“BNDES é mais eficiente com TLP e Selic menor”, afirma Dyogo Oliveira

A troca da TJLP pela TLP e a redução da taxa Selic estão entre os principais fatores que contribuíram para ampliar e tornar mais eficientes as operações do Banco Nacional de Desenvolvimento Econômico e Social (BNDES) que fechou, na semana passada, o Balanço de Atuação de julho de 2018. “Com juro baixo, a vida muda muito. A realidade é outra. Não tenho dúvida de que continuaremos convivendo com juros baixos e que não teremos mais inflação alta. O Brasil vive hoje uma outra realidade. Muito diferente de quando o BNDES foi criado há quase 70 anos. Em um outro cenário econômico”, afirma o presidente do BNDES Dyogo Oliveira. Em 1952, a prioridade do então BNDE era recuperar a infraestrutura brasileira desmantelada pela escassez de importações e de investimentos em função da 2ª Guerra Mundial. Nos anos de 1970, quando se tornou uma empresa pública, o banco agregou o financiamento à indústria ao seu leque de atuação. Década após década, as operações do BNDES tiveram seu perfil ajustado. E seu alcance também.

Ex-ministro do Planejamento, Dyogo Oliveira passou a presidir o banco de fomento há quatro meses, a partir da reestruturação da equipe econômica deflagrada pela saída do então ministro da Fazenda Henrique Meirelles. Hoje, Meirelles é o candidato do MDB à presidência da República. 

Com juro a 10% ao ano dá para financiar muita coisa”, garantiu Dyogo Oliveira em entrevista ao Valor, na representação do BNDES, na sexta-feira. O ex-ministro está convencido de que a mudança [no perfil das operações] do BNDES é permanente. “Mas não só ela. A cena econômica brasileira também passa por transformações que serão permanentes. As condições estão todas dadas, mas devem ter sequência com as reformas. O BNDES entrará em 2019 mais eficiente e também mais realista. Com foco em empresas inovadoras e com propostas de investimentos que tragam benefícios sociais”, acrescenta. 

O banco de fomento está em “nova fase, focado em infraestrutura, em pequenas e médias empresas e na melhoria da produtividade geral da economia”, explica. “No primeiro semestre deste ano, a instituição conseguiu estabilizar e dar início ao processo de recuperação dos desembolsos. O estoque de desembolsos em execução, em queda desde 2014, aumentou R$ 2 bilhões em junho, para R$ 147 bilhões.” 

No primeiro semestre, 49% das nossas operações foram fechadas com pequenas e médias empresas e 40% com empresas do setor de infraestrutura. Em 2014, as pequenas e médias respondiam por 30% das operações. Outros 30% da carteira de financiamento era de infraestrutura”, afirma o presidente do BNDES que chama atenção para a redução do spread do banco. “Em março, a remuneração básica do banco caiu de 1,7% para o intervalo entre 0,9% e 1,3%, nas operações destinadas a segmentos prioritários, como inovação, pequenas e médias empresas e indústrias intensivas em conhecimento.”

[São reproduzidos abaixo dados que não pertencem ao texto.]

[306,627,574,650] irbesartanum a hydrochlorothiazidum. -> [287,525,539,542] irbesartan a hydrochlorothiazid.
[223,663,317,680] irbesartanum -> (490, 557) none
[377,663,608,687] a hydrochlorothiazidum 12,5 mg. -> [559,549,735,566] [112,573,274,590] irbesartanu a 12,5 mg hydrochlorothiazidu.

Em tempo: Em 2017, a proposta da equipe econômica do presidente Michel Temer, de substituir a Taxa de Juros de Longo Prazo (TJLP) pela Taxa de Longo Prazo (TLP), foi chancelada pelo Congresso. A criação da nova taxa – uma das decisões mais importantes tomadas na atual gestão – foi um meio de estancar uma fonte de expansão do déficit público representada por um diferencial entre taxas de juros a ser compensado pelo Tesouro Nacional ao BNDES. O diferencial entre taxas de juros – na prática um subsídio aos tomadores de crédito do banco de fomento – foi instituído e expandido porque a TJLP – uma taxa arbitrada trimestralmente pelo governo a partir da meta de inflação – permaneceu durante anos abaixo da taxa Selic. 

Isso quer dizer que o custo de captação de recursos pelo governo ficou persistentemente acima do retorno dos financiamentos contratados pelo BNDES. A TLP, proposta durante a gestão da economista Maria Silvia Bastos Marques na presidência do BNDES, é calculada a partir das taxas da NTN-B, um título federal emitido pelo Tesouro brasileiro que rende juro mais inflação e negociado no mercado secundário da dívida pública. Dessa forma, a partir de 1º de janeiro deste ano, a remuneração do BNDES com operações de financiamento aproximou-se do taxa Selic. E a fonte propulsora de subsídios do governo à instituição começou a secar.